If $x_1,x_2,x_3,....$ are n values of the variable x, then mathematical averages, Arithmetic Mean (A.M.), Geometric Mean (G.M) and Harmonic Mean (H.M) are count by the following formulas's.

$A.M.=\frac{x_1+x_2+x_3+...+x_n}{n}=\frac{1}{n}\left\{\sum _{i=1}^n{x}_1\right\}\nless x_1>0$

$G.M.={(x_1\cdot x_2...x_n)}^{1/n}$ if each $x_1(i=1,2,....,n)$ is positive and

$H.M=\frac{n}{\frac{1}{x_1}+\frac{1}{x_2}+...+\frac{1}{x_n}}=\frac{1}{\frac{1}{n}{\sum }_{i=1}^n\left(\frac{1}{x_1}\right)}$

* In case of frequency distribution $x/f_1(i=1,2,...,n)$ where $f_1$ is the frequency of the variable $x_r$ then the calculation of A.M.is counted as $A.M=\sum _{i=1}^n{f}_1{x}_1/NwhereN=f_1+f_2....+f_n$

** If $w_1,w_2,....,w_{{}_n}$ be the weight assigned to the n values

$x_1,x_2,....,x_{{}_n}$ then weighted A.M is counted by $\frac{{\sum }_{i=1}^n{w}_1{x}_1}{{\sum }_{i=1}^n{w}_1}$

*** if $G_1,G_2$ are the G. M's of two series of sizes $n_1$ & $n_2$ respectively, then the geometric mean (G M.) of the combined series is counted by $\log (G.M)=\frac{n_1\log G_1+n_2\log G_2}{n_1+n_2}$

On the basis of above information answer the following questions,Consider the series 1,4,16,64,256, ......,$4^n$, then which of the following is not true?
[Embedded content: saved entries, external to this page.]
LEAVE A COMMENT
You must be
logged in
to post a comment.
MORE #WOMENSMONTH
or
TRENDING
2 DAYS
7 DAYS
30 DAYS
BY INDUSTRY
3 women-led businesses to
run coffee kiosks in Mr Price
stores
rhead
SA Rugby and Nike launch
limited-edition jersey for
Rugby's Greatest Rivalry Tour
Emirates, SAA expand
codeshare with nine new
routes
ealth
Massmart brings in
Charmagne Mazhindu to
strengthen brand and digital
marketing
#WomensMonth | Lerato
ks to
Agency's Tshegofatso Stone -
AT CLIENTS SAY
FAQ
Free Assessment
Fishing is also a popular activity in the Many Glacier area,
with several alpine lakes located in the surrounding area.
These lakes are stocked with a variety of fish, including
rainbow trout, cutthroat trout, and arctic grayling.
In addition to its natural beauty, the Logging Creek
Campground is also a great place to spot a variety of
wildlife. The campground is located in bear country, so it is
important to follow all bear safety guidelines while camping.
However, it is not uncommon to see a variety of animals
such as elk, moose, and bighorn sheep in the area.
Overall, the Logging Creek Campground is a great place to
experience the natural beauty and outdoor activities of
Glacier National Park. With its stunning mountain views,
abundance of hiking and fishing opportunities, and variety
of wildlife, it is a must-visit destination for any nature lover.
• A. $A.M.=\frac{4^{n+1}-1}{3(n+1)}$
• B. $G.M.=2^n$
• C. $H.M.=\frac{3\cdot 4^n(n+1)}{4^{n+1}-1}$
• D. A.M.$=$G.M.$=$H.M.

Answer 1

The correct option is D A.M.$=$G.M.$=$H.M.
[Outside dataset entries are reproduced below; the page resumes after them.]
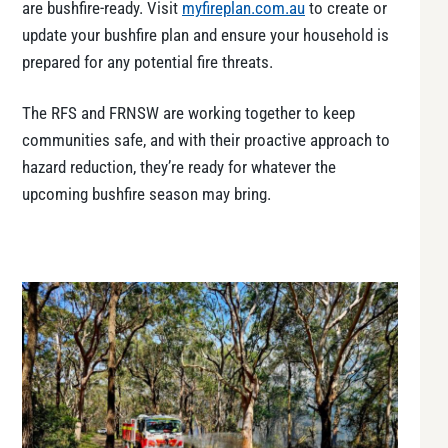
are bushfire-ready. Visit
myfireplan.com.au
to create or
update your bushfire plan and ensure your household is
prepared for any potential fire threats.
The RFS and FRNSW are working together to keep
communities safe, and with their proactive approach to
hazard reduction, they’re ready for whatever the
upcoming bushfire season may bring.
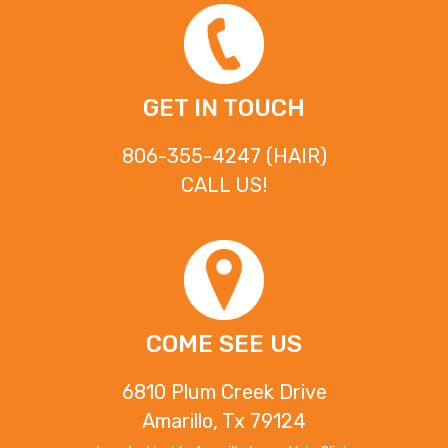
GET IN TOUCH
806-355-4247 (HAIR)
CALL US!
COME SEE US
6810 Plum Creek Drive
Amarillo, Tx 79124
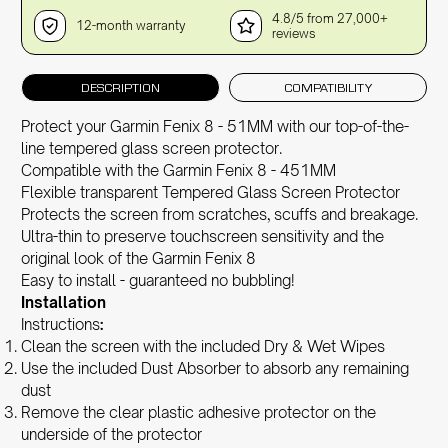
4.8/5 from 27,000+
12-month warranty
reviews
DESCRIPTION
COMPATIBILITY
Protect your Garmin Fenix 8 - 51MM with our top-of-the-
line tempered glass screen protector.
Compatible with the Garmin Fenix 8 - 451MM
Flexible transparent Tempered Glass Screen Protector
Protects the screen from scratches, scuffs and breakage.
Ultra-thin to preserve touchscreen sensitivity and the
original look of the Garmin Fenix 8
Easy to install - guaranteed no bubbling!
Installation
Instructions
:
Clean the screen with the included Dry & Wet Wipes
Use the included Dust Absorber to absorb any remaining
dust
Remove the clear plastic adhesive protector on the
underside of the protector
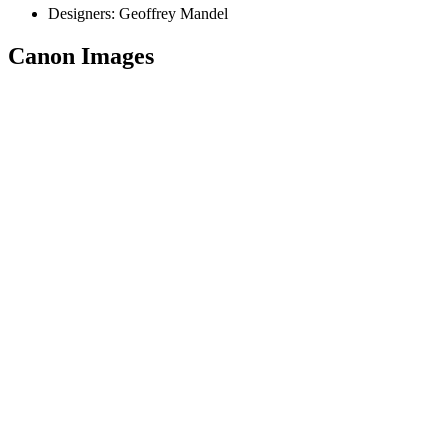
Designers:
Geoffrey Mandel
Canon Images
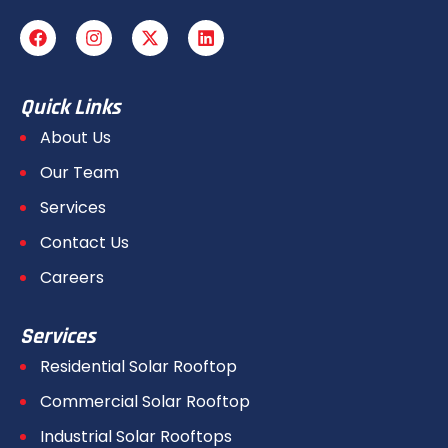
Quick Links
About Us
Our Team
Services
Contact Us
Careers
Services
Residential Solar Rooftop
Commercial Solar Rooftop
Industrial Solar Rooftops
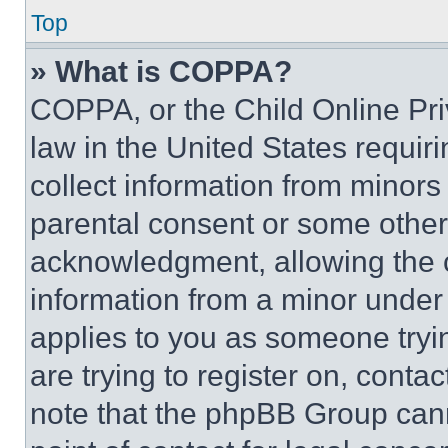
Top
» What is COPPA?
COPPA, or the Child Online Priv
law in the United States requir
collect information from minors
parental consent or some other
acknowledgment, allowing the co
information from a minor under t
applies to you as someone tryin
are trying to register on, conta
note that the phpBB Group cann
Given numbers are $4^0$, $4^1$, $4^2$, ..., $4^n$. So there are (n+1) numbers
$\therefore$ $A.M.=\frac{4^0+4^1+4^2+...+4^n}{n+1}$
$=\frac{4^{n+1}-1}{(n+1)(4-1)}$ {$S_n$ of $G.P.=\frac{a(r^n-1)}{r-1}$}
$=\frac{4^{n+1}-1}{3(n+1)}$

G.M. of $x_1$, $x_2$, ..., $x_n$ is ${(x_1{x}_2...x_n)}^{\frac{1}{n}}$
$\therefore$ G.M. of $(4^0,4^1,4^2,...,4^n)={(4^0{.4}^1{.4}^2....{.4}^n)}^{\frac{1}{n+1}}$
$=\left(4^{\frac{n(n+1)}{2}}\right)\frac{1}{n+1}$
$=4^{\frac{n}{2}}={\left(4^{1/2}\right)}^n$
$=2^n$

Again H.M. for (n+1) numbers $x_1$, $x_2$, ..., $x_{n+1}$ is given by
$H.M.=\frac{n+1}{\frac{1}{x_1}+\frac{1}{x_2}+...+\frac{1}{x_{n+11}}}$

$\therefore$ H.M. of $1,4,4^2,...,4^n$ is
$=\frac{n+1}{1+\frac{1}{4}+\frac{1}{4^2}+...+\frac{1}{4^n}}$
$=\frac{4^n(n+1)}{4^n+4^{n-1}+...+1}$
$=\frac{{3.4}^n(n+1)}{4^{n+1}-1}$

now A.M., G.M., H.M. are all different

$\therefore$ Choice (d) is the final choice, which is not true.